— REQUIRED WORK —
Pictures do not belong in the output. Reproduce exactly the lines from the start of the records through the line with "List any military".

** Opening EXERCISE MATERIALS block **

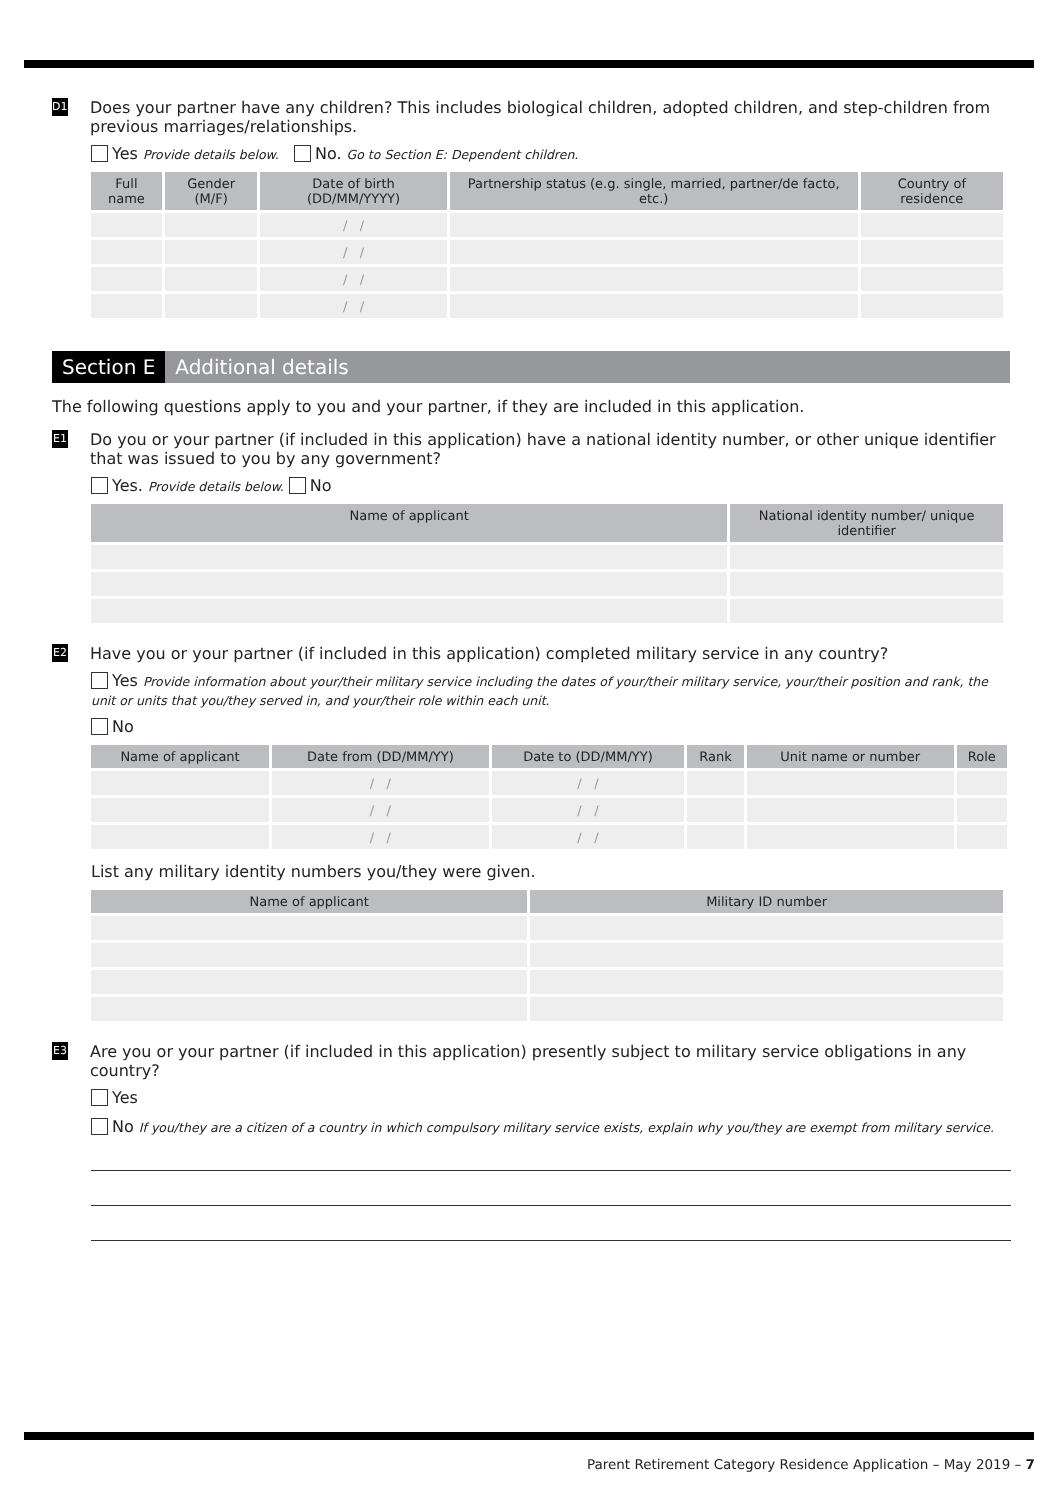D17
Does your partner have any children? This includes biological children, adopted children, and step-children from previous marriages/relationships.
Yes Provide details below. No. Go to Section E: Dependent children.
| Full name | Gender (M/F) | Date of birth (DD/MM/YYYY) | Partnership status (e.g. single, married, partner/de facto, etc.) | Country of residence |
| --- | --- | --- | --- | --- |
| | | / / | | |
| | | / / | | |
| | | / / | | |
| | | / / | | |
Section E Additional details
The following questions apply to you and your partner, if they are included in this application.
E1
Do you or your partner (if included in this application) have a national identity number, or other unique identifier that was issued to you by any government?
Yes. Provide details below. No
| Name of applicant | National identity number/ unique identifier |
| --- | --- |
E2
Have you or your partner (if included in this application) completed military service in any country?
Yes Provide information about your/their military service including the dates of your/their military service, your/their position and rank, the unit or units that you/they served in, and your/their role within each unit.
No
| Name of applicant | Date from (DD/MM/YY) | Date to (DD/MM/YY) | Rank | Unit name or number | Role |
| --- | --- | --- | --- | --- | --- |
| | / / | / / | | | |
| | / / | / / | | | |
| | / / | / / | | | |
List any military identity numbers you/they were given.
| Name of applicant | Military ID number |
| --- | --- |
E3
Are you or your partner (if included in this application) presently subject to military service obligations in any country?
Yes
No If you/they are a citizen of a country in which compulsory military service exists, explain why you/they are exempt from military service.
Parent Retirement Category Residence Application – May 2019 – 7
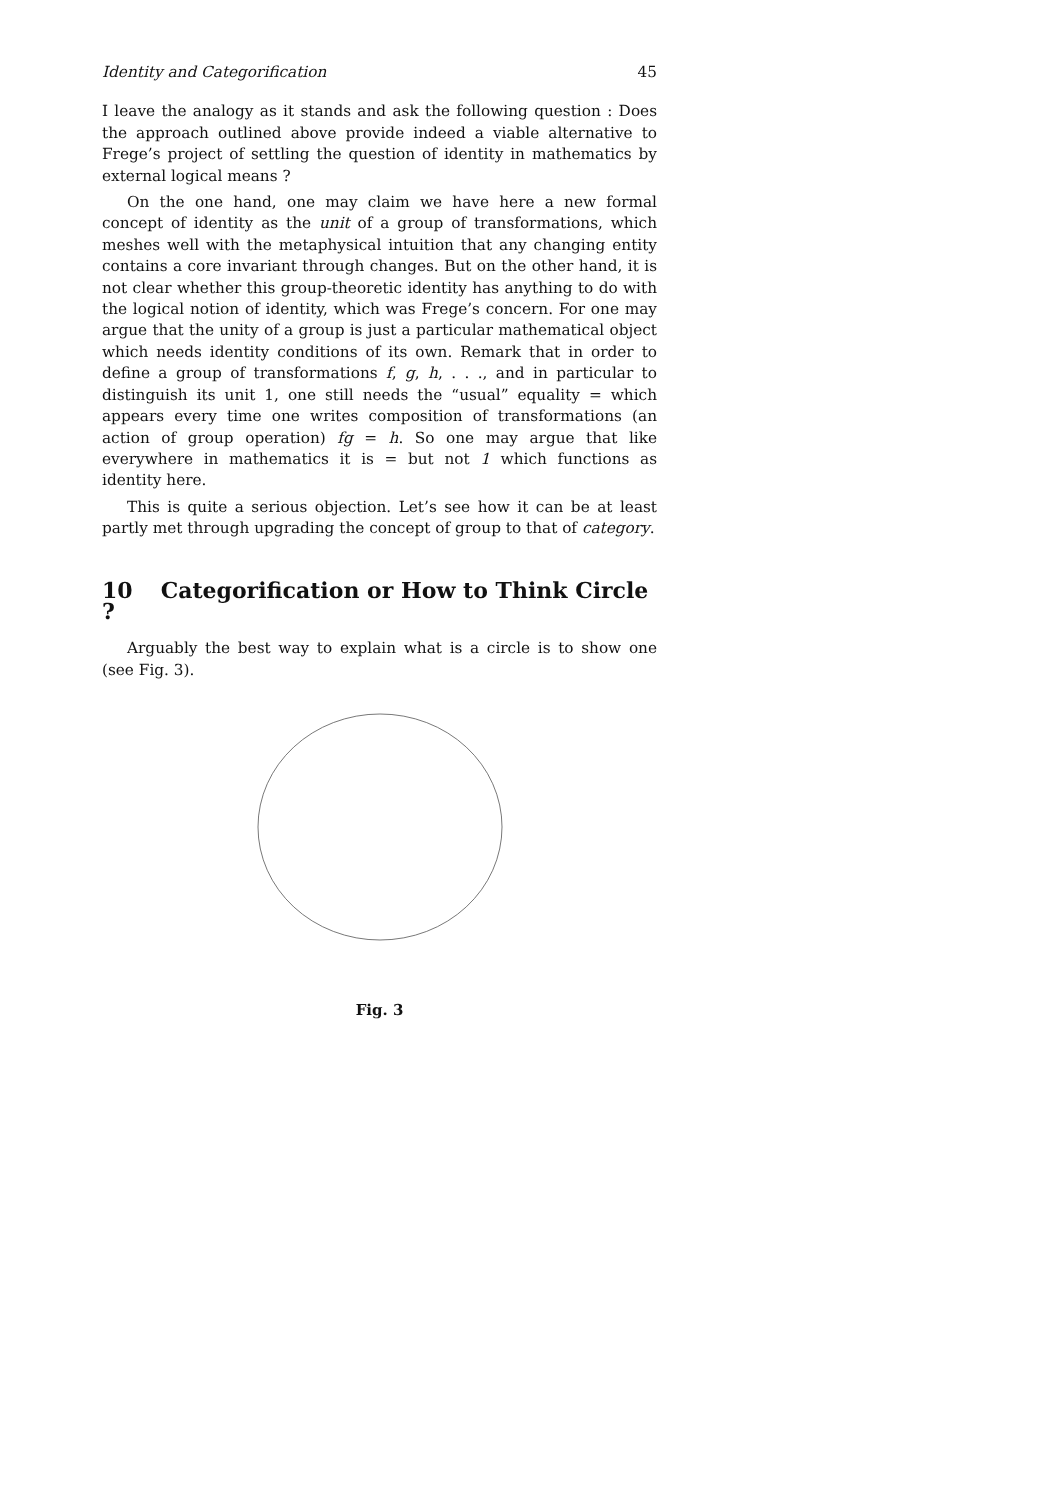Identity and Categorification 45
I leave the analogy as it stands and ask the following question : Does the approach outlined above provide indeed a viable alternative to Frege’s project of settling the question of identity in mathematics by external logical means ?
On the one hand, one may claim we have here a new formal concept of identity as the unit of a group of transformations, which meshes well with the metaphysical intuition that any changing entity contains a core invariant through changes. But on the other hand, it is not clear whether this group-theoretic identity has anything to do with the logical notion of identity, which was Frege’s concern. For one may argue that the unity of a group is just a particular mathematical object which needs identity conditions of its own. Remark that in order to define a group of transformations f, g, h, . . ., and in particular to distinguish its unit 1, one still needs the “usual” equality = which appears every time one writes composition of transformations (an action of group operation) fg = h. So one may argue that like everywhere in mathematics it is = but not 1 which functions as identity here.
This is quite a serious objection. Let’s see how it can be at least partly met through upgrading the concept of group to that of category.
10 Categorification or How to Think Circle ?
Arguably the best way to explain what is a circle is to show one (see Fig. 3).
Fig. 3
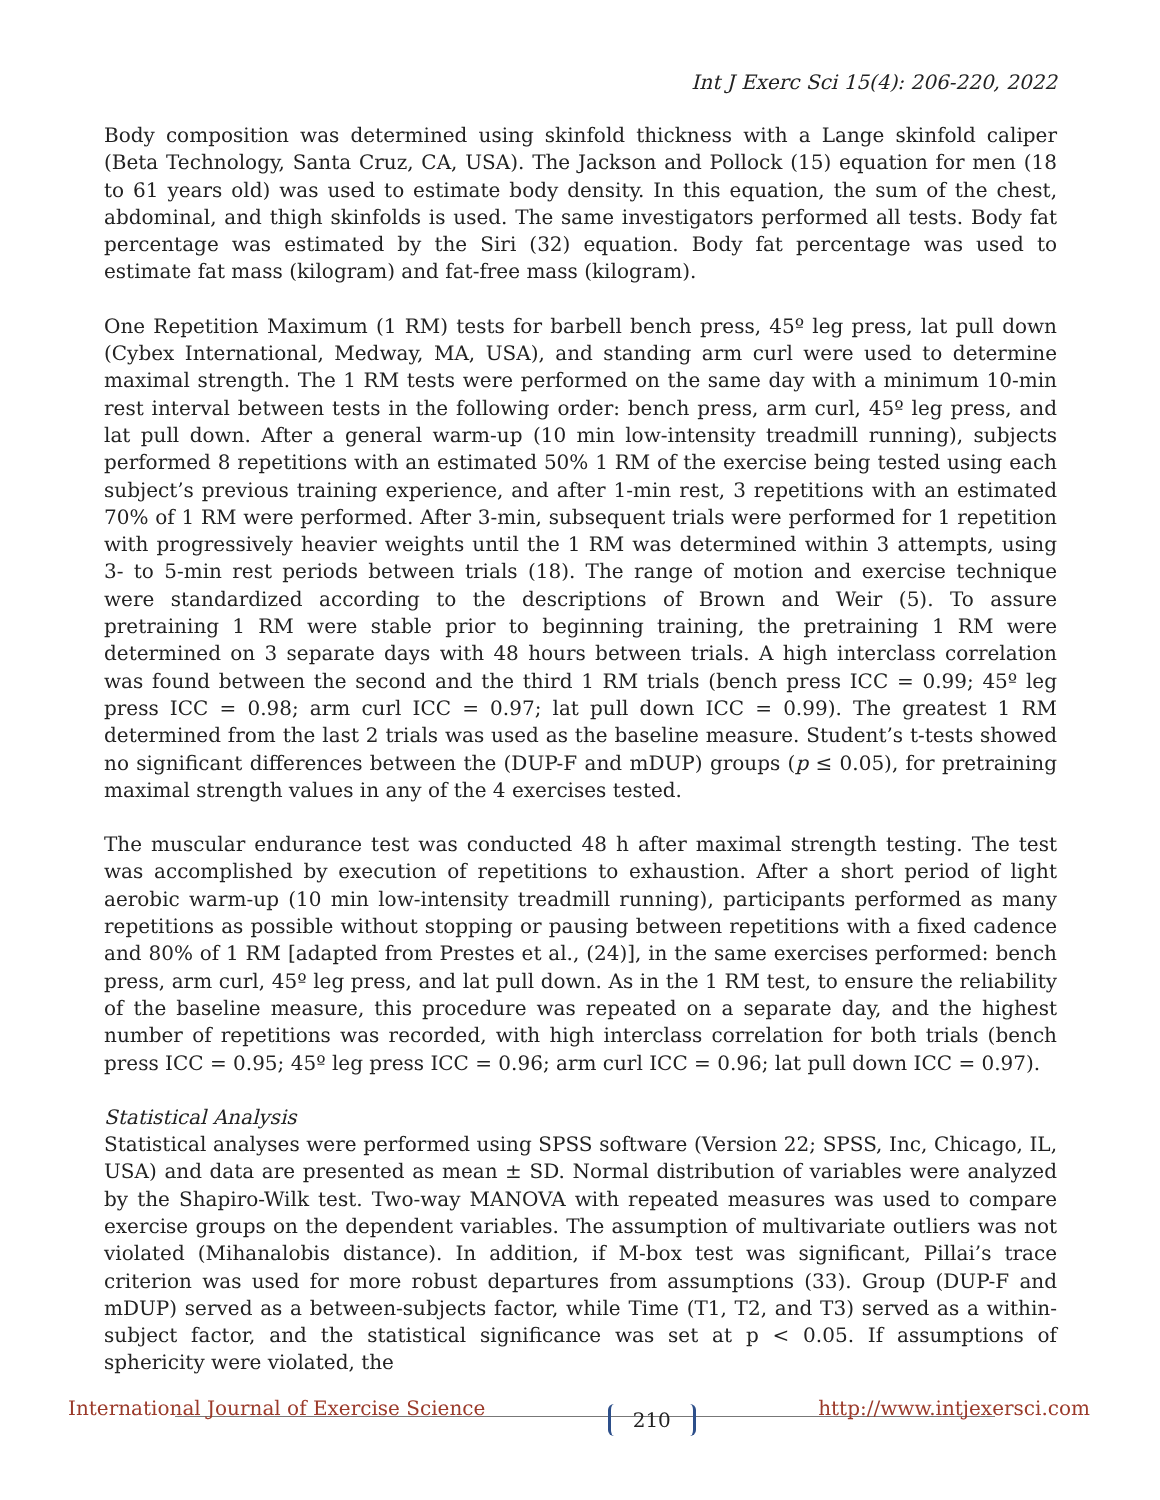Int J Exerc Sci 15(4): 206-220, 2022
Body composition was determined using skinfold thickness with a Lange skinfold caliper (Beta Technology, Santa Cruz, CA, USA). The Jackson and Pollock (15) equation for men (18 to 61 years old) was used to estimate body density. In this equation, the sum of the chest, abdominal, and thigh skinfolds is used. The same investigators performed all tests. Body fat percentage was estimated by the Siri (32) equation. Body fat percentage was used to estimate fat mass (kilogram) and fat-free mass (kilogram).
One Repetition Maximum (1 RM) tests for barbell bench press, 45º leg press, lat pull down (Cybex International, Medway, MA, USA), and standing arm curl were used to determine maximal strength. The 1 RM tests were performed on the same day with a minimum 10-min rest interval between tests in the following order: bench press, arm curl, 45º leg press, and lat pull down. After a general warm-up (10 min low-intensity treadmill running), subjects performed 8 repetitions with an estimated 50% 1 RM of the exercise being tested using each subject’s previous training experience, and after 1-min rest, 3 repetitions with an estimated 70% of 1 RM were performed. After 3-min, subsequent trials were performed for 1 repetition with progressively heavier weights until the 1 RM was determined within 3 attempts, using 3- to 5-min rest periods between trials (18). The range of motion and exercise technique were standardized according to the descriptions of Brown and Weir (5). To assure pretraining 1 RM were stable prior to beginning training, the pretraining 1 RM were determined on 3 separate days with 48 hours between trials. A high interclass correlation was found between the second and the third 1 RM trials (bench press ICC = 0.99; 45º leg press ICC = 0.98; arm curl ICC = 0.97; lat pull down ICC = 0.99). The greatest 1 RM determined from the last 2 trials was used as the baseline measure. Student’s t-tests showed no significant differences between the (DUP-F and mDUP) groups (p ≤ 0.05), for pretraining maximal strength values in any of the 4 exercises tested.
The muscular endurance test was conducted 48 h after maximal strength testing. The test was accomplished by execution of repetitions to exhaustion. After a short period of light aerobic warm-up (10 min low-intensity treadmill running), participants performed as many repetitions as possible without stopping or pausing between repetitions with a fixed cadence and 80% of 1 RM [adapted from Prestes et al., (24)], in the same exercises performed: bench press, arm curl, 45º leg press, and lat pull down. As in the 1 RM test, to ensure the reliability of the baseline measure, this procedure was repeated on a separate day, and the highest number of repetitions was recorded, with high interclass correlation for both trials (bench press ICC = 0.95; 45º leg press ICC = 0.96; arm curl ICC = 0.96; lat pull down ICC = 0.97).
Statistical Analysis
Statistical analyses were performed using SPSS software (Version 22; SPSS, Inc, Chicago, IL, USA) and data are presented as mean ± SD. Normal distribution of variables were analyzed by the Shapiro-Wilk test. Two-way MANOVA with repeated measures was used to compare exercise groups on the dependent variables. The assumption of multivariate outliers was not violated (Mihanalobis distance). In addition, if M-box test was significant, Pillai’s trace criterion was used for more robust departures from assumptions (33). Group (DUP-F and mDUP) served as a between-subjects factor, while Time (T1, T2, and T3) served as a within-subject factor, and the statistical significance was set at p < 0.05. If assumptions of sphericity were violated, the
International Journal of Exercise Science 210 http://www.intjexersci.com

** Closing EXERCISE MATERIALS block **

— FINISHED TASK —
D17
Does your partner have any children? This includes biological children, adopted children, and step-children from previous marriages/relationships.
Yes Provide details below. No. Go to Section E: Dependent children.
| Full name | Gender (M/F) | Date of birth (DD/MM/YYYY) | Partnership status (e.g. single, married, partner/de facto, etc.) | Country of residence |
| --- | --- | --- | --- | --- |
| | | / / | | |
| | | / / | | |
| | | / / | | |
| | | / / | | |
Section E Additional details
The following questions apply to you and your partner, if they are included in this application.
E1
Do you or your partner (if included in this application) have a national identity number, or other unique identifier that was issued to you by any government?
Yes. Provide details below. No
| Name of applicant | National identity number/ unique identifier |
| --- | --- |
E2
Have you or your partner (if included in this application) completed military service in any country?
Yes Provide information about your/their military service including the dates of your/their military service, your/their position and rank, the unit or units that you/they served in, and your/their role within each unit.
No
| Name of applicant | Date from (DD/MM/YY) | Date to (DD/MM/YY) | Rank | Unit name or number | Role |
| --- | --- | --- | --- | --- | --- |
| | / / | / / | | | |
| | / / | / / | | | |
| | / / | / / | | | |
List any military identity numbers you/they were given.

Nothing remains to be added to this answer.